What has recent price action illustrated, if anything at all…

How should weaker growth effect share prices? I would argue that this would just be a further nail in the coffin, when all the ducks are lining up, but how can we say it's got more weight currently than some other significant half ? It's tough. Are the number of running variables any different than twenty years ago? Maybe not. Are market conditions, HFT, leverage, number of participants in the market any different? Certainly. Has this influenced price action? Maybe Richard Dennis may have some views here.

When does the variation in conditions influence the ability to test? I suppose this might be the question.





Speak your mind

2 Comments so far

  1. Pacific SW on July 24, 2012 7:40 am

    vic, it’s not about 1% growth. it’s about negative real yields all the way up to 20 years. it’s about 10,000 baby boomers retiring every day. the return on capital of businesses has been dependent on gubernment printing, not on wealth creation. the two are tied at the hip, it seems.
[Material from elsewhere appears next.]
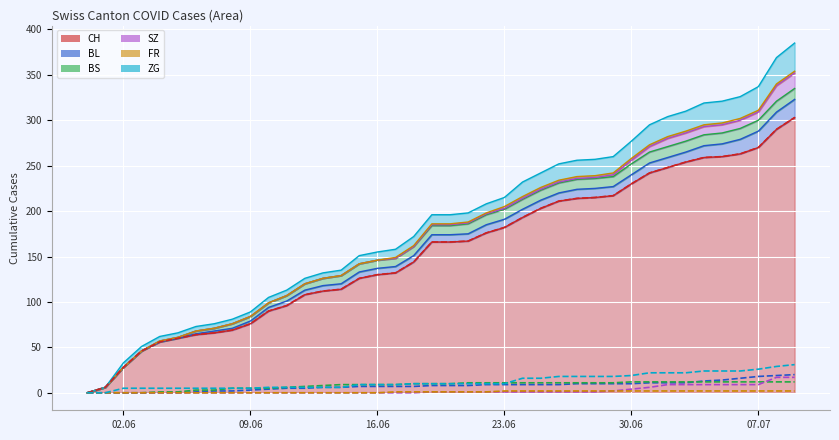

What is the difference between the second highest and second lowest values in the BS line series?

12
    to use a parable, this could be how money goes to die. with a whimper, not with a bang. first japan, then europe, then this. it does not compute. the bernank is buying everything in sight. He ran out of gov. debt, but will continue to MBS, REITS, stocks, vacation houses, boats etc. until the fed balance sheet will own the whole economy. then he can raise the red flag with the hammer and the sickle.

    that higgs boson better yield something more than an ipad app, to get us out of this.
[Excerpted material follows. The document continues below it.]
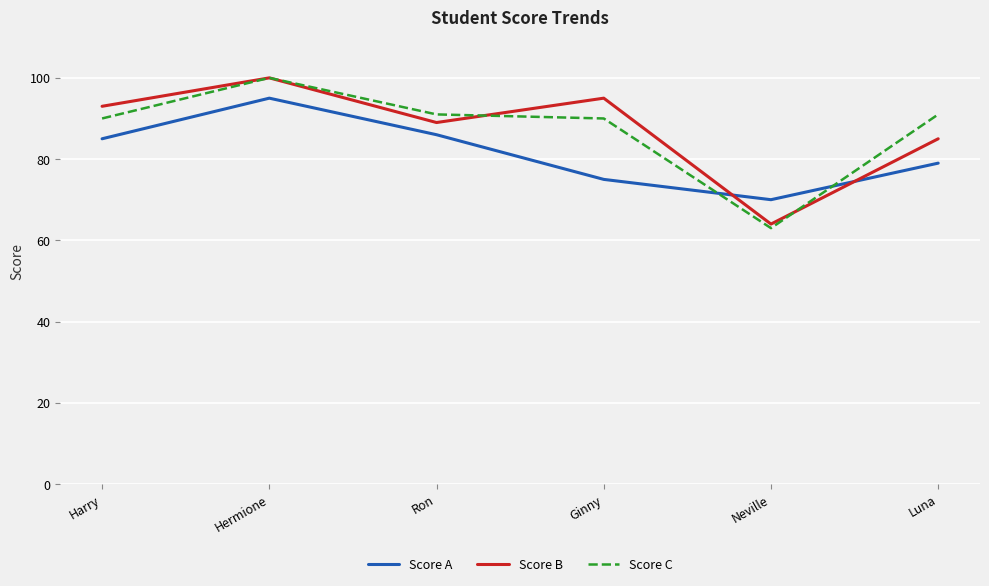

Reading left to right, extract all data points from this chart.

Score A: 85	95	86	75	70	79
Score B: 93	100	89	95	64	85
Score C: 90	100	91	90	63	91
  2. Craig on July 24, 2012 8:50 pm

    Pacific SW is right about the same water running under the bridge with the US having a 10yr lag on Japan. Business cycles matter though even if tough to time. Stocks peak 7 months before a recession usually and normally bottom 3 months in. An investor would know to be careful when the lagging index is the strongest. It’s been outpacing the economy since April 2011 and the economy has been totally inverted (lagging, coincident, leading) since September 2011. Previously, the economy inverted in August 2005 and July 2000. Inflation matters, so the leading inflation index becoming the strongest in 1999 and the second half of 2005 wasn’t something you want to see late cycle. If the economy corrects, it’ll be time to look at stocks when the lagging index turns negative. 2001 looked interesting in April I think it was but seasonality was rolling over, so you had to wait to get though the negative seasonality to see how we shaped up. We decided to follow the global recession path and the rest was history until we reached the similar low point as the 1973-75 recession. Economics work but most people look at the numbers instead of relationships. 1986 saw the leading inflation index soar to become the strongest index. Even CPI did a late cycle ramp up. The Japan Long Leading Index was strong, so you didn’t have to be particularly bearish on stocks and the economy to see yen was the place to be. If you think the positives of a loose Fed and the weak leading inflation numbers are bullish for stocks, it still doesn’t mean you want to invest with an economic inversion setup. Doing nothing is sometimes the best thing you can do. Maybe we get another runup in the grains between the Aug3 employment report and Aug10 crop report.

    On a different note, wonder why we have to worry about the downside whenever nyc barometric pressure falls below 30?


    Also, what’s with these 50c drops in silver at 6pm that only last 1min? Today was only 10c but it’s still not right.